In the command above, it is obvious that slimMiniAOD_MC_MuEle.root
is the input file, ZPeak_MC.root
is output file. maxEvents
is the events you want to run over. You can change it any other number. The option -1
means running over all the events which is 1000 in this case. outputEvery
means after how any events should the code report the number of event being processed. As you may have noticed, as you specified, when your executable runs, it says processing event:
after every 100 events.
If you look at the code FWLiteHistograms.cc , it also contains the defaults corresponding to the above command line options. Answer the following question:
Question 8.2
What is the default name of the output file?
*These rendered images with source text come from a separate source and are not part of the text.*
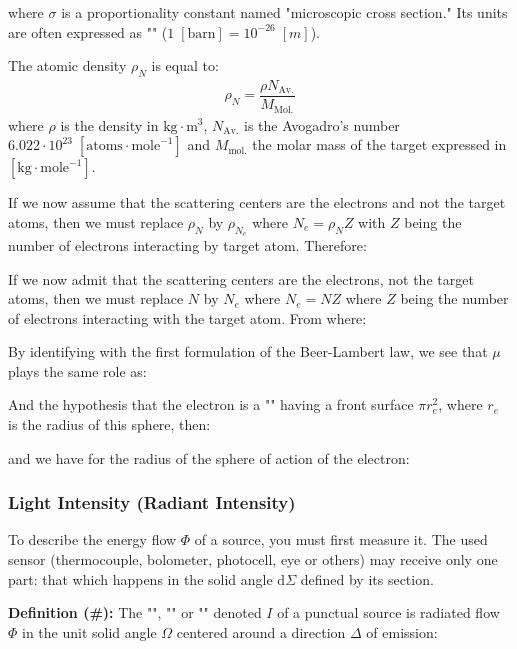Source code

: 	where $\sigma$ is a proportionality constant named "microscopic cross section." Its units are often expressed as "" ($1\;[\text{barn}]=10^{-26}\;[m]$).
	\begin{tcolorbox}[title=Remark,colframe=black,arc=10pt]
	The atomic density $\rho_N$ is equal to:
	\begin{gather*}
		\rho_N=\dfrac{\rho N_\text{Av.}}{M_\text{Mol.}}
	 \end{gather*}
	where  $\rho$ is the density in $\text{kg}\cdot\text{m}^3$, $N_\text{Av.}$ is the Avogadro's number $6.022\cdot 10^{23}\; [\text{atoms}\cdot \text{mole}^{-1}]$ and $M_\text{mol.}$ the molar mass of the target expressed in $[\text{kg}\cdot \text{mole}^{-1}]$.
	\end{tcolorbox}
	If we now assume that the scattering centers are the electrons and not the target atoms, then we must replace $\rho_N$ by $\rho_{N_e}$ where $N_e=\rho_NZ$ with $Z$ being the number of electrons interacting by target atom. Therefore:
	
	If we now admit that the scattering centers are the electrons, not the target atoms, then we must replace $N$ by $N_e$ where $N_e=NZ$ where $Z$  being the number of electrons interacting with the target atom. From where:
	
	By identifying with the first formulation of the Beer-Lambert law, we see that $\mu$ plays the same role as:
	
	And the hypothesis that the electron is a "" having a front surface $\pi r_e^2$, where $r_e$ is the radius of this sphere, then:
	
	and we have for the radius of the sphere of action of the electron:
	
	
	\subsubsection{Light Intensity (Radiant Intensity)}
	To describe the energy flow $\Phi$ of a source, you must first measure it. The used sensor (thermocouple, bolometer, photocell, eye or others) may receive only one part: that which happens in the solid angle  $\mathrm{d}\Sigma$ defined by its section.

	 \textbf{Definition (\#\mydef):} The "", "" or "" denoted $I$ of a punctual source is radiated flow $\Phi$ in the unit solid angle $\Omega$ centered around a direction $\Delta$ of emission:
Exercise 9 - Re-run the above executable with the data MiniAOD
Re-run the above executable with the data MiniAOD file called slimMiniAOD_data_MuEle.root
as follows:
FWLiteHistograms inputFiles=slimMiniAOD_data_MuEle.root outputFile=ZPeak_data.root maxEvents=-1 outputEvery=100
This will create an output histogram ROOT
file called ZPeak_data.root
Then answer the following question.
Question 9a
What is mean mass of the ZPeak for your data MiniAOD?
Question 9b
How can you increase statistics in your ZPeak histogram?
Key Points
A MiniAOD file can be
slimmed
by just retaining physics objects of interest.EDM standalone utilities can be used to determine the size of MiniAOD files.
FWLite is a useful tool to perform simple analysis on a MiniAOD file.